Governor Eardley Wilmot was appointed the first president of the Hobart Savings Bank, first Vice-President was Colonial Secretary James Bicheno. Walker was the first Manager and convict Mary Yeoman the first depositor. Like Mary, many of the Savings Bank customers could not write or sign their names, so Walker completed their bank forms and added notes to aid in identification, with details such as height, weight, country of origin and even: “Now a teetotaller, formerly a great drunkard.”
A full range of occupations were represented among the customers – a comedian, linguist, butler, ginger beer manufacturer’s daughter, cook at the Whaler’s Return, groom, whaler and javelin man at the gaol.
Customers could deposit their small sums from 9am to 7pm, Monday to Friday and Saturday 9am-9pm. These long opening hours were to suit the needs of people who could not leave their workplace during the day to get their banking done. Depositors outside of Hobart could send their bank books via the postal service, with the cash enclosed. Deposits were limited to a maximum of £30 and customers were charged 6 pence for their bank books. Outside of Hobart, the offices of the Police Magistrates performed the role of bank branches, taking deposits for customers around the island.
The bank grew steadily and by 1853 Walker decided to leave the drapery business and focus completely on the management of the Hobart Savings Bank. New premises were leased in 1855 in the Stone Buildings, corner of Murray and Macquarie Street, opposite St David’s cathedral.

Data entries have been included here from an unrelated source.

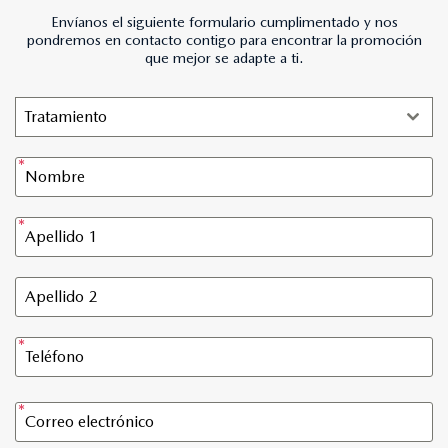
Envíanos el siguiente formulario cumplimentado y nos
pondremos en contacto contigo para encontrar la promoción
que mejor se adapte a ti.
Tratamiento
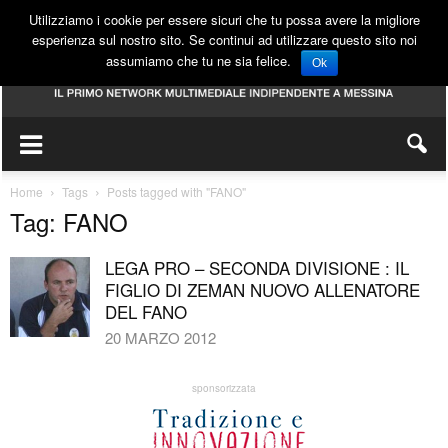
Utilizziamo i cookie per essere sicuri che tu possa avere la migliore
esperienza sul nostro sito. Se continui ad utilizzare questo sito noi
assumiamo che tu ne sia felice.
Ok
Home
Tags
Posts tagged with "FANO"
Tag: FANO
LEGA PRO – SECONDA DIVISIONE : IL
FIGLIO DI ZEMAN NUOVO ALLENATORE
DEL FANO
20 MARZO 2012
sponsorizzata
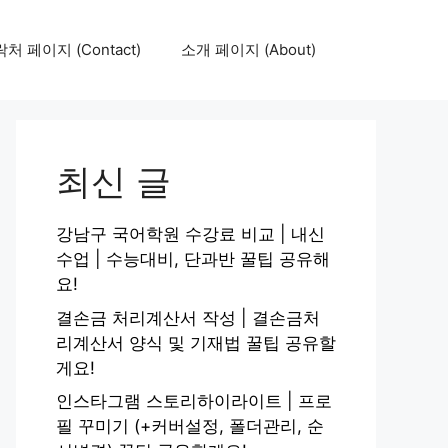
처 페이지 (Contact)
소개 페이지 (About)
최신 글
강남구 국어학원 수강료 비교 | 내신
수업 | 수능대비, 단과반 꿀팁 공유해
요!
결손금 처리계산서 작성 | 결손금처
리계산서 양식 및 기재법 꿀팁 공유할
게요!
인스타그램 스토리하이라이트 | 프로
필 꾸미기 (+커버설정, 폴더관리, 순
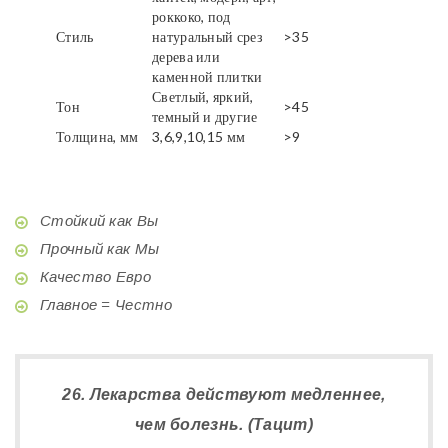
роккоко, под
Стиль
натуральный срез
>35
дерева или
каменной плитки
Светлый, яркий,
Тон
>45
темный и другие
Толщина, мм
3,6,9,10,15 мм
>9
Стойкий как Вы
Прочный как Мы
Качество Евро
Главное = Честно
26. Лекарства действуют медленнее,
чем болезнь. (Тацит)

The bank’s trustees searched for a suitable Hobart CBD location to construct their own bank building. In 1856 land in Murray Street became available with the closure of the Hobart Gaol at the corner of Murray and Macquarie Streets and a year later the Hobart Savings Bank purchased a large block at 26 Murray Street. A prize of £50 was offered for the winner of the competition to design the new building. This was awarded to Edward Rowntree and construction of his design was undertaken by I and R Meikle, with Rowntree supervising the works, which started in March 1857.
Just prior to the completion of the building in June 1859, George Washington Walker, the founder of Tasmania’s first savings bank, fell ill. He died just 5 months before the opening of the new banking premises.

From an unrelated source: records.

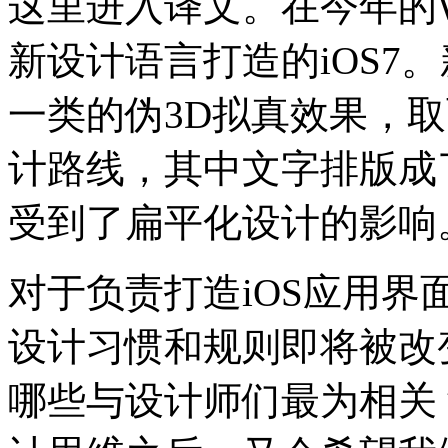
这里进入译文。在今年的
新设计语言打造的iOS7
一类的伪3D拟真效果，
计路线，其中文字排版成
受到了扁平化设计的影响
对于负责打造iOS应用
设计习惯和规则即将被改变
哪些与设计师们最为相关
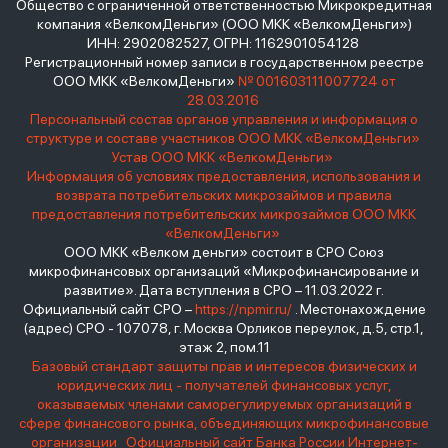
Общество с ограниченной ответственностью Микрокредитная
компания «ВелкомДеньги» (ООО МКК «ВелкомДеньги»)
ИНН: 2902082527, ОГРН: 1162901054128
Регистрационный номер записи в государственном реестре
ООО МКК «ВелкомДеньги»
№ 001603111007724 от
28.03.2016
Персональный состав органов управления и информация о
структуре и составе участников ООО МКК «ВелкомДеньги»
Устав ООО МКК «ВелкомДеньги»
Информация об условиях предоставления, использования и
возврата потребительских микрозаймов и правила
предоставления потребительских микрозаймов ООО МКК
«ВелкомДеньги»
ООО МКК «Велком деньги» состоит в СРО Союз
микрофинансовых организаций «Микрофинансирование и
развитие». Дата вступления в СРО – 11.03.2022 г.
Официальный сайт СРО –
https://npmir.ru/
. Местонахождение
(адрес) СРО - 107078, г. Москва Орликов переулок, д.5, стр.1,
этаж 2, пом.11
Базовый стандарт защиты прав и интересов физических и
юридических лиц - получателей финансовых услуг,
оказываемых членами саморегулируемых организаций в
сфере финансового рынка, объединяющих микрофинансовые
организации
Официальный сайт Банка России
Интернет-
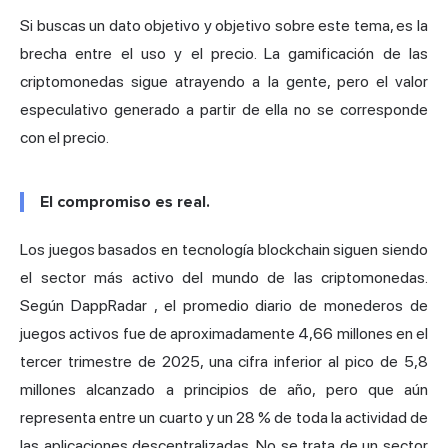
Si buscas un dato objetivo y objetivo sobre este tema, es la
brecha entre el uso y el precio. La gamificación de las
criptomonedas sigue atrayendo a la gente, pero el valor
especulativo generado a partir de ella no se corresponde
con el precio.
El compromiso es real.
Los juegos basados en tecnología blockchain siguen siendo
el sector más activo del mundo de las criptomonedas.
Según
DappRadar
, el promedio diario de monederos de
juegos activos fue de aproximadamente 4,66 millones en el
tercer trimestre de 2025, una cifra inferior al pico de 5,8
millones alcanzado a principios de año, pero que aún
representa entre un cuarto y un 28 % de toda la actividad de
las aplicaciones descentralizadas. No se trata de un sector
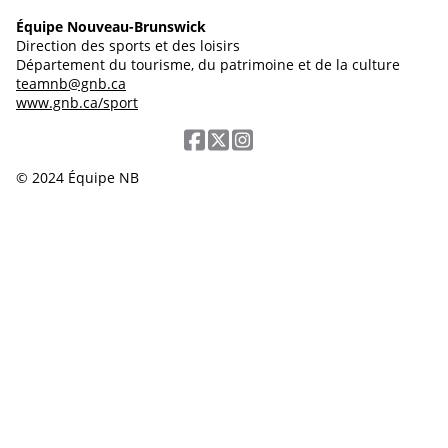
Équipe Nouveau-Brunswick
Direction des sports et des loisirs
Département du tourisme, du patrimoine et de la culture
teamnb@gnb.ca
www.gnb.ca/sport
© 2024 Équipe NB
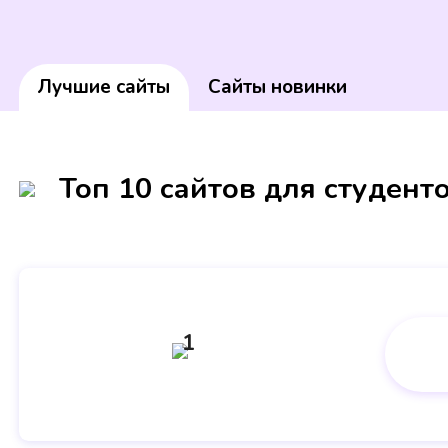
Лучшие сайты
Сайты новинки
Топ 10 сайтов для студент
1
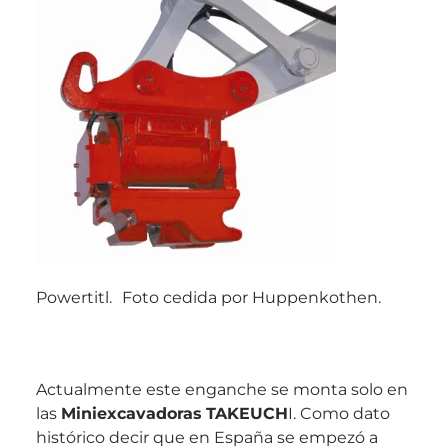
Powertitl.
Foto cedida por Huppenkothen.
Actualmente este enganche se monta solo en
las
Miniexcavadoras
TAKEUCH
I. Como dato
histórico decir que en España se empezó a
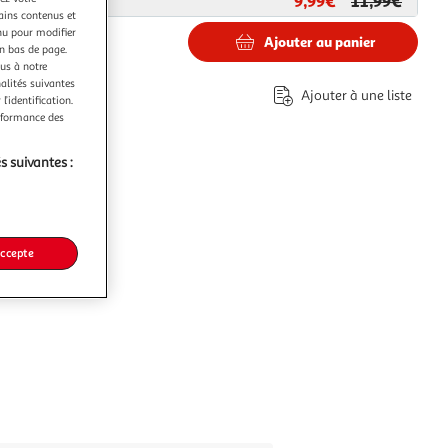
9,99€
11,99€
ar
Paris Prix
tains contenus et
nu pour modifier
Ajouter au panier
en bas de page.
ous à notre
nalités suivantes
Ajouter à une liste
l’identification.
erformance des
s suivantes :
accepte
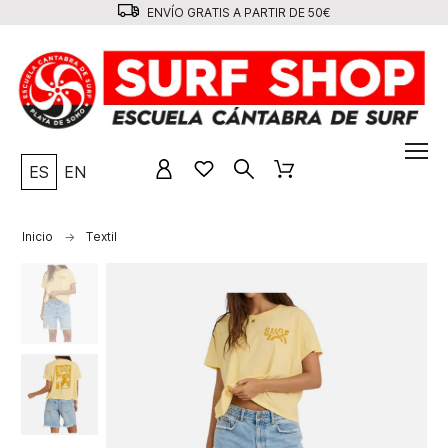
ENVÍO GRATIS A PARTIR DE 50€
ES
EN
Inicio
Textil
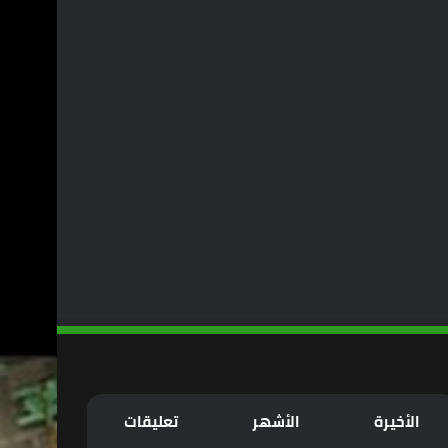
الأخيرة
الأشهر
تعليقات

Walker established the Hobart Savings Bank for the “safe custody and increase of small savings”. It was structured on a philanthropic, charitable basis and he ensured that the volunteer trustees would always act in the best interests of the depositors. This principle ensured the bank was secure from financial collapse which struck the trading banks of Tasmania during the economic depression of 1890.
At that time, banking in Tasmania was largely unregulated, with few restrictions on operations and no government-backed guarantees against loss. Many of the long-established Tasmanian trading banks collapsed in 1891 as a result of unrestrained lending for property speculation.

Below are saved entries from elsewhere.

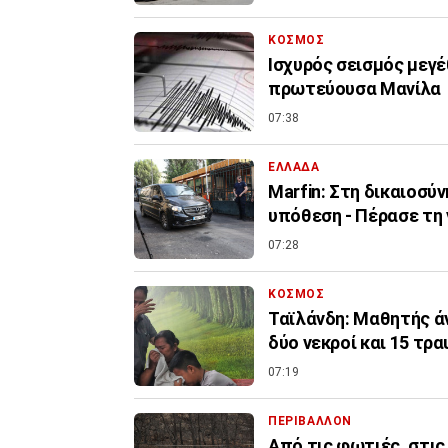
ΚΟΣΜΟΣ
Ισχυρός σεισμός μεγέ
πρωτεύουσα Μανίλα
07:38
ΕΛΛΑΔΑ
Marfin: Στη δικαιοσύ
υπόθεση - Πέρασε τη
07:28
ΚΟΣΜΟΣ
Ταϊλάνδη: Μαθητής άν
δύο νεκροί και 15 τρ
07:19
ΠΕΡΙΒΑΛΛΟΝ
Από τις φωτιές, στις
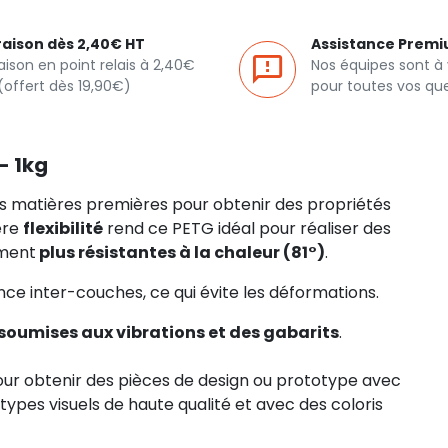
raison dès 2,40€ HT
Assistance Prem
raison en point relais à 2,40€
Nos équipes sont à
(offert dès 19,90€)
pour toutes vos qu
- 1kg
es matières premières pour obtenir des propriétés
ère
flexibilité
rend ce PETG idéal pour réaliser des
ement
plus résistantes à la chaleur (81°)
.
e inter-couches, ce qui évite les déformations.
soumises aux vibrations et des gabarits
.
 pour obtenir des pièces de design ou prototype avec
otypes visuels de haute qualité et avec des coloris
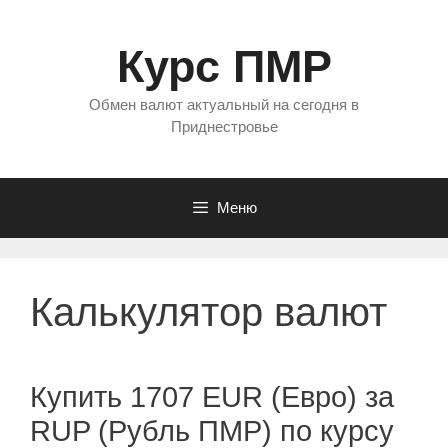
Перейти
к
Курс ПМР
содержимому
Обмен валют актуальный на сегодня в
Приднестровье
Меню
Калькулятор валют
Купить 1707 EUR (Евро) за
RUP (Рубль ПМР) по курсу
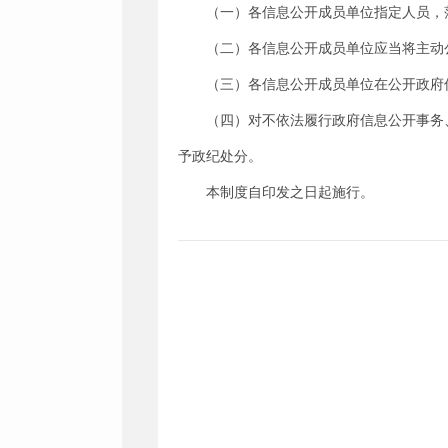
（一）各信息公开成员单位指定人员，
（二）各信息公开成员单位应当将主动
（三）各信息公开成员单位在公开政府
（四）对不依法履行政府信息公开事务
予政纪处分。
本制度自印发之日起施行。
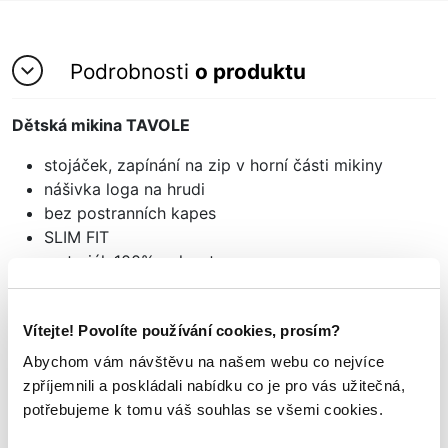
Podrobnosti
o produktu
Dětská mikina TAVOLE
stojáček, zapínání na zip v horní části mikiny
nášivka loga na hrudi
bez postranních kapes
SLIM FIT
materiál: 100% polyester
Vítejte! Povolíte používání cookies, prosím?
Mohlo by se vám
Abychom vám návštěvu na našem webu co nejvíce
TAKÉ LÍBIT
zpříjemnili a poskládali nabídku co je pro vás užitečná,
potřebujeme k tomu váš souhlas se všemi cookies.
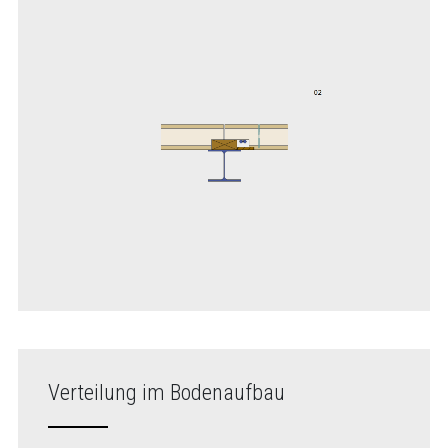
Verteilung im Bodenaufbau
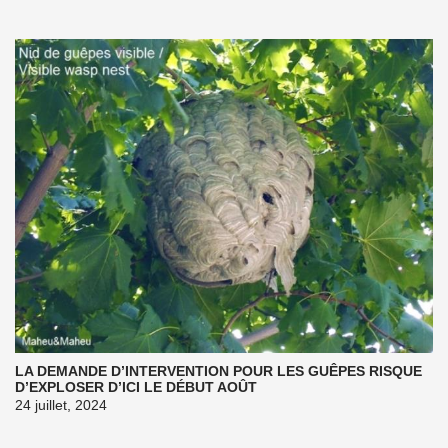
LA DEMANDE D’INTERVENTION POUR LES GUÊPES RISQUE
D’EXPLOSER D’ICI LE DÉBUT AOÛT
24 juillet, 2024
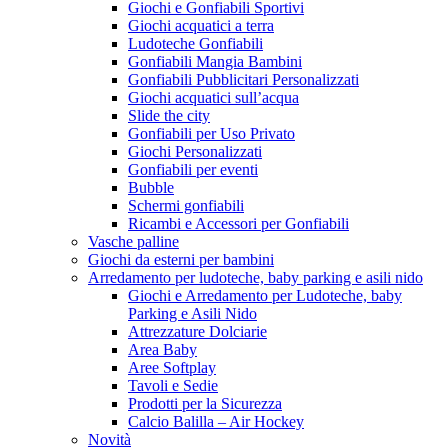
Giochi e Gonfiabili Sportivi
Giochi acquatici a terra
Ludoteche Gonfiabili
Gonfiabili Mangia Bambini
Gonfiabili Pubblicitari Personalizzati
Giochi acquatici sull’acqua
Slide the city
Gonfiabili per Uso Privato
Giochi Personalizzati
Gonfiabili per eventi
Bubble
Schermi gonfiabili
Ricambi e Accessori per Gonfiabili
Vasche palline
Giochi da esterni per bambini
Arredamento per ludoteche, baby parking e asili nido
Giochi e Arredamento per Ludoteche, baby
Parking e Asili Nido
Attrezzature Dolciarie
Area Baby
Aree Softplay
Tavoli e Sedie
Prodotti per la Sicurezza
Calcio Balilla – Air Hockey
Novità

Throughout this time, the Hobart Savings Bank withstood the problems of the financial world and continued to develop. This was the result of the stability and sound judgment of the bank’s trustees. A significant figure in the development of the bank from the 1890s was Robert Murdoch, who as General Manager for the next 30 years, influenced the expansion of the bank more than any of his predecessors. During Murdoch’s time the bank opened many branches in the city, the suburbs and regional areas of Tasmania, the first at New Norfolk in 1913.
In 1927, with the approval of the Education Minister, Hobart Savings Bank commenced a school banking scheme and 2,400 children opened accounts. The teachers were responsible for accepting deposits and remitting the funds to the bank. By 1928 banking officers were calling at the schools each week to collect the money. School banking was enormously popular, and by 1930 there were 13,000 depositors with funds worth £16,000 (equivalent to $1.3m today)
The bank continued to promote ideals of savings and thrift. In 1935 bank president, FL Langford, attended the International Thrift Congress in Paris, along with 1,200 delegates from 30 countries.
During the Second World War, the bank consistently subscribed to the war loans floated by the Commonwealth Government, as did the majority of their depositors. Throughout the war years the bank continued to be stronger than ever, always “encouraging thrift, prudence and industry in the community.”
The Hobart Savings Bank celebrated its centenary in 1945 and over the next 46 years remained stable. During this time the bank changed its name to the Savings Bank of Tasmania. In 1991 it merged with the Tasmania Bank (formerly Launceston Bank for Savings) and together they became The Trust Bank. In 2000 this was amalgamated into the Commonwealth Bank.